Sticking with the commitment to Whitehead’s argument of reason as the art of promoting life, the point follows that if the NHS could interject novelty and imagination into how people attend to their work, then an upward trend would follow- an organization continually focused on how to live better. How could this be done?
It could possibly be done at the educational level. This could apply to educational providers but also to locum agencies who supply staff. A locum agency could have an educational responsibility to train staff in how to find meaning and purpose in their work by attending to the environment in a manner focused on living better. This would be the philosophy of continuous improvement moving into the NHS all over again.
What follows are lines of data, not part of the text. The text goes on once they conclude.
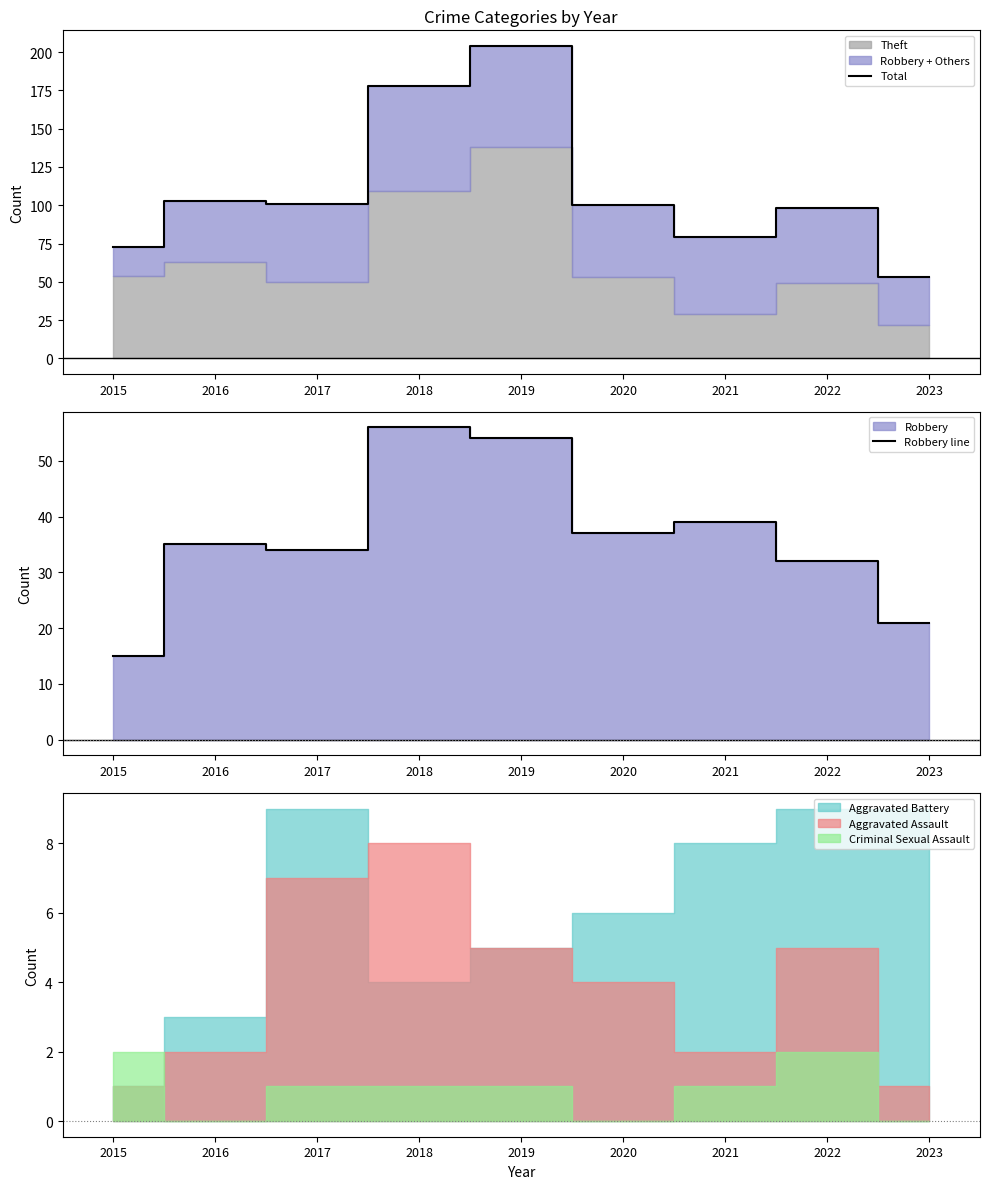

Which label corresponds to the largest value in the chart?

2019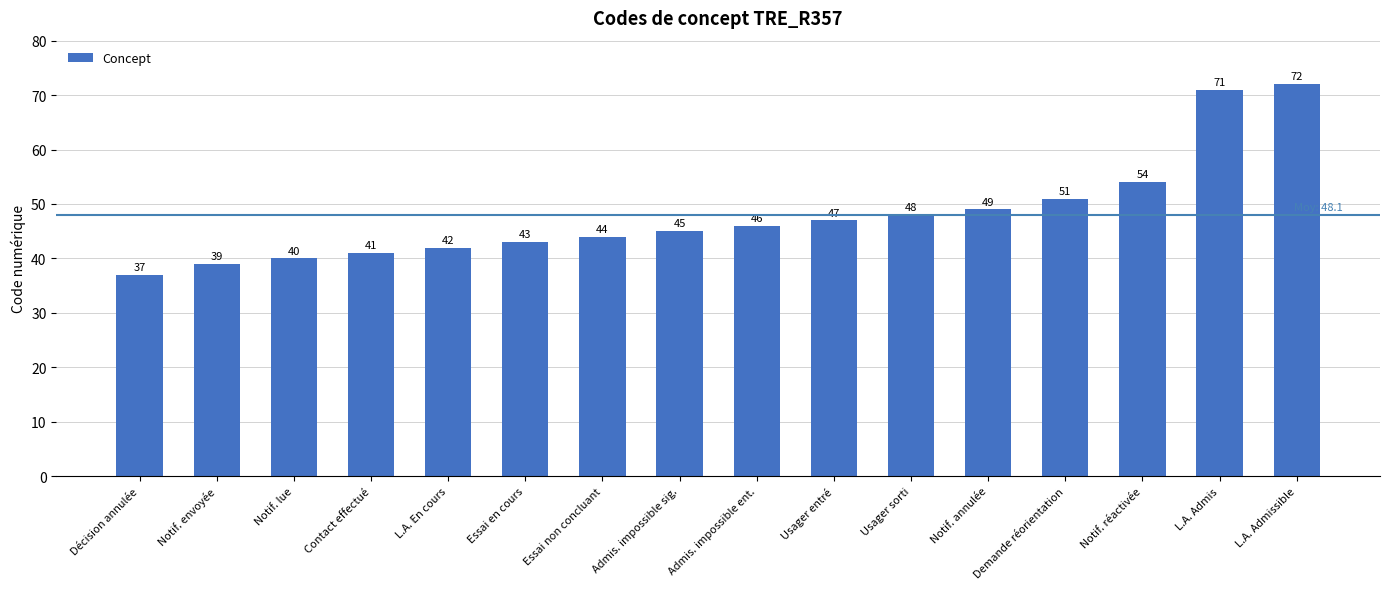

True or false: the data shows 17 at Usager entré.

False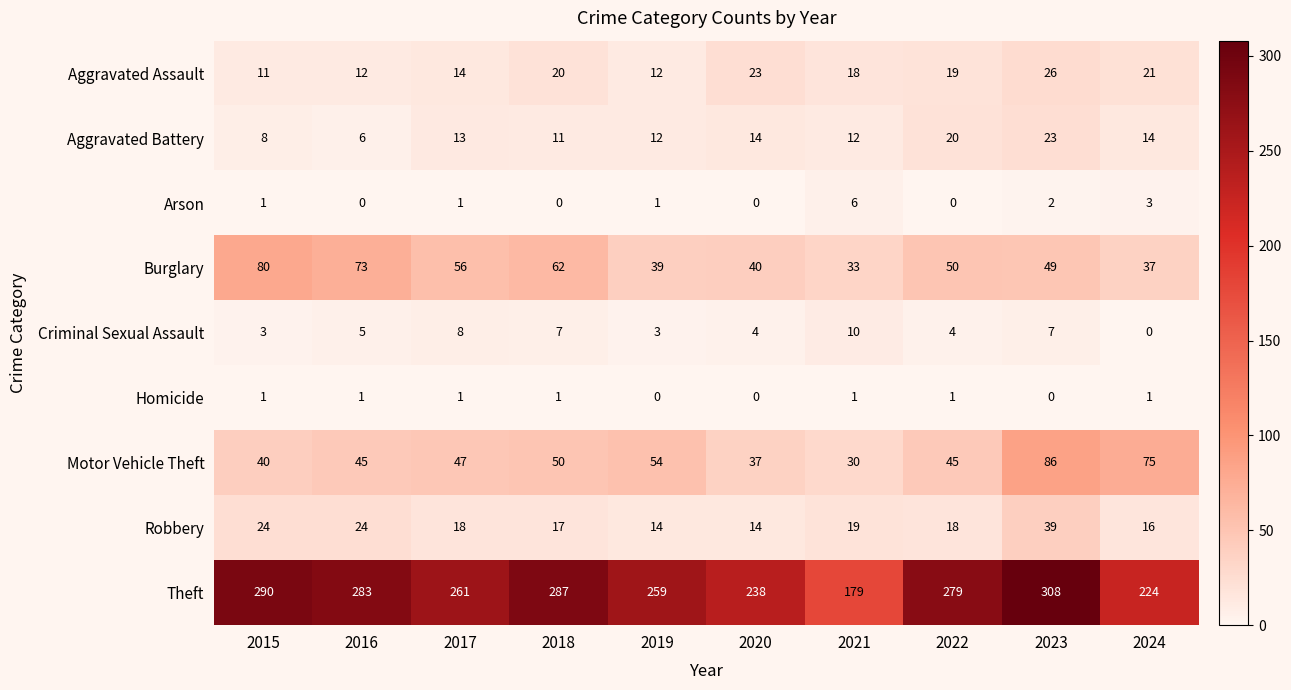

List the series in order of their peak value, lowest first.

Homicide, Arson, Criminal Sexual Assault, Aggravated Battery, Aggravated Assault, Robbery, Burglary, Motor Vehicle Theft, Theft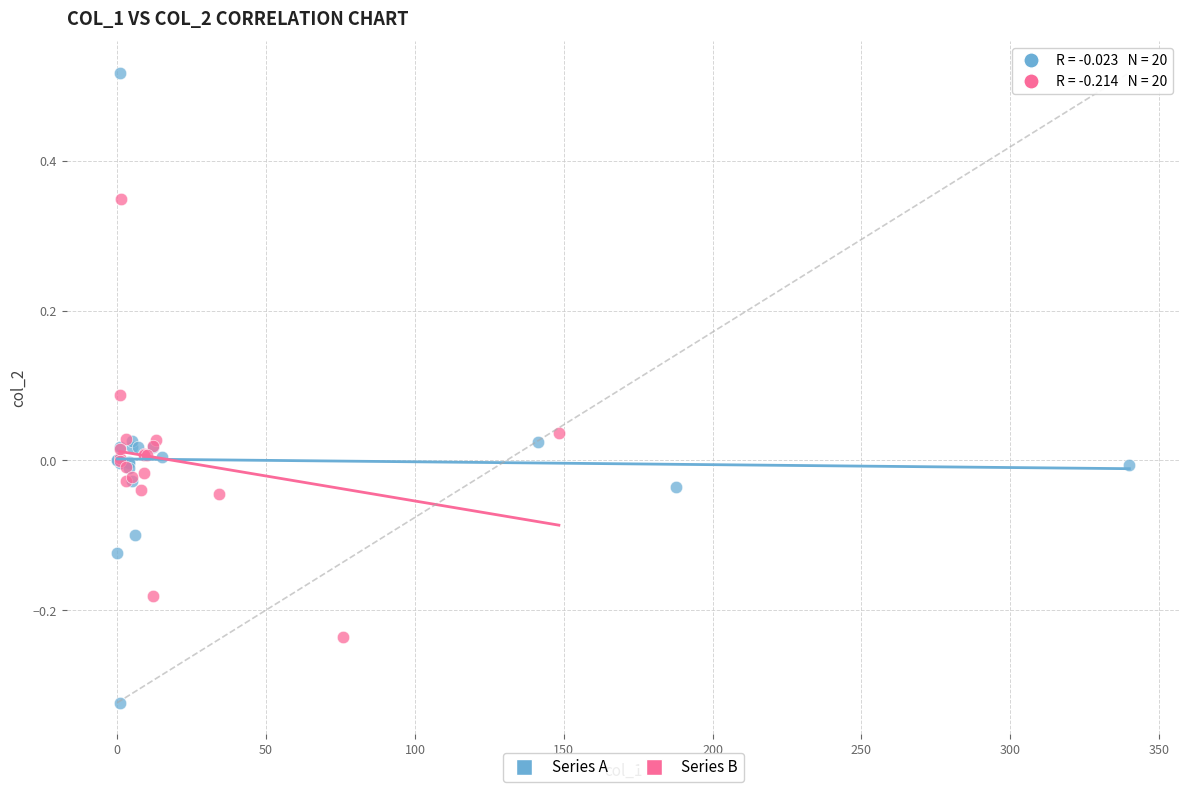

Which series contains the lowest Y value?

Series A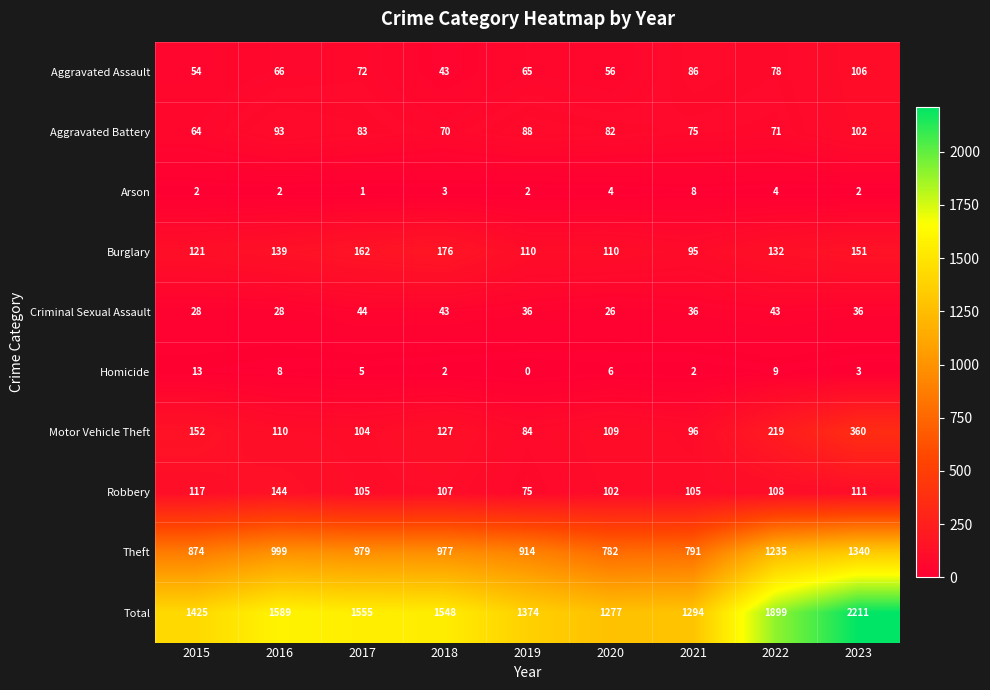

At which label does Criminal Sexual Assault first exceed 36?

2017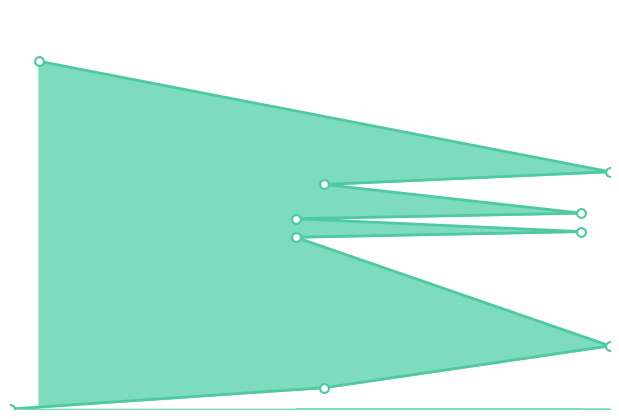

Approximately how many times larger is the value at 2 compared to 22?

5.5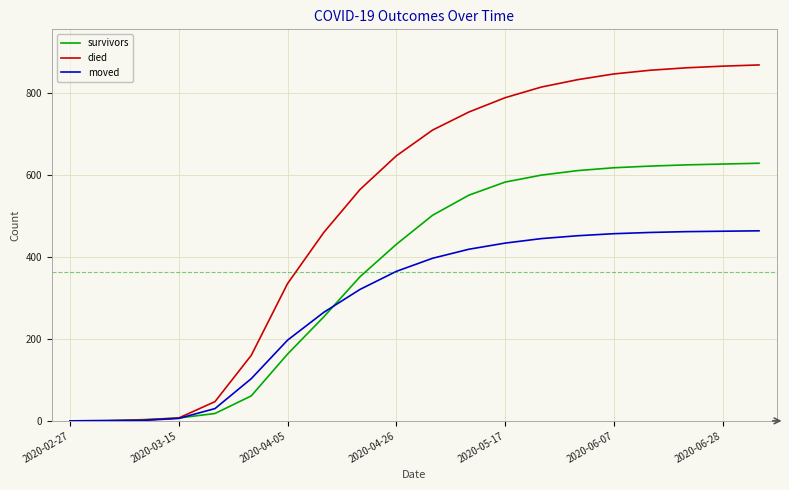

What is the maximum value for moved?

464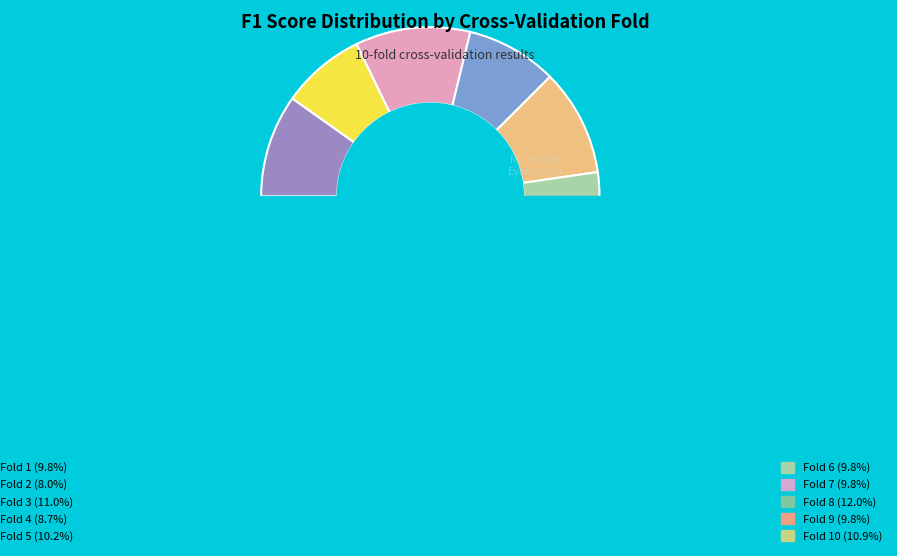

Is Fold 10 the majority of the pie?

No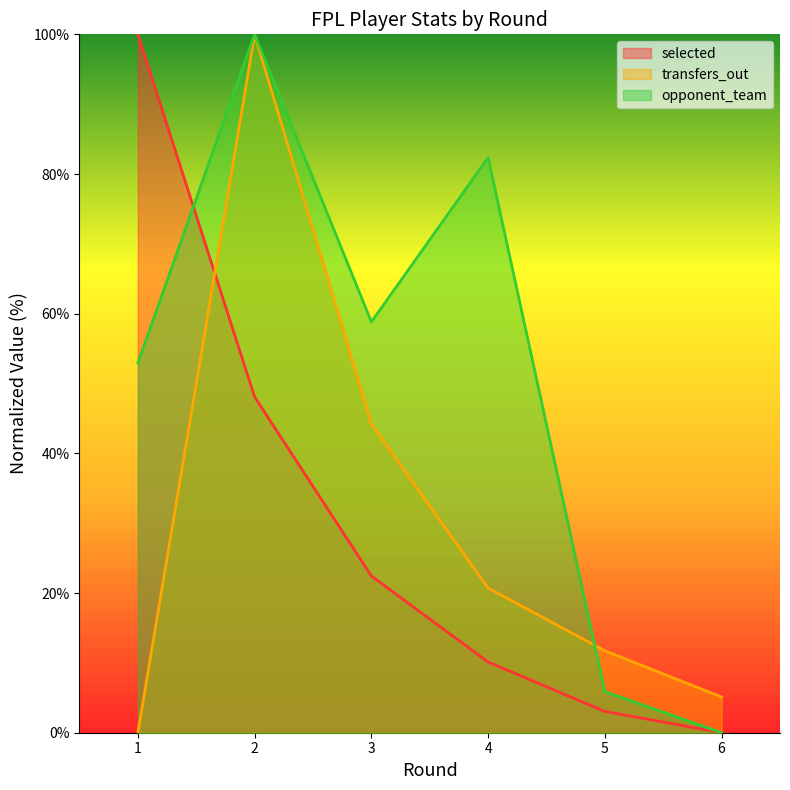

Where do transfers_out and opponent_team first cross each other?

4 and 5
However, with a key difference.
The emphasis is more on philosophy as opposed to importing a management structure from another culture andor sector. The structure would emerge out of the practice of the philosophy. If all newly registered and agency staff were trained in how to practically apply imagination, to notice how things could be done better, then a structure of attending to these ideas and testing them (not all would work) could emerge.
This may involve a communication flow, but it could also involve innovation labs to safe test ideas and develop incremental change strategies. The important point is that structure would emerge from the implementation of philosophy directed at developing the art of life. This is not the art of constant repetition that leads to having to do more and more to simply survive.
In the past ideas such as Total Quality Management from been brought into the NHS with the aim of developing continuous improvement. Unfortunately, they have been brought in as structures, without the philosophy and cultural development to make them work. Without these foundations, the structure just clashes, it doesn’t develop.
If everyone becomes focused, overtime, on imaginatively engaging with how to live better, then these occasions of imagination could add up to actual events which slowly transform the NHS. Maybe.
Reading
Klein, G., & Wright, C. (2016). Macrocognition: From theory to toolbox. Frontiers in Psychology, 7(54).
Whitehead, A. (1929) The Function of Reason. Sage Egmont.
McGilchrist, I. (2019) The Master and his Emissary. The Divided Brain and the Making of the Western World. Yale University Press; Expanded Edition.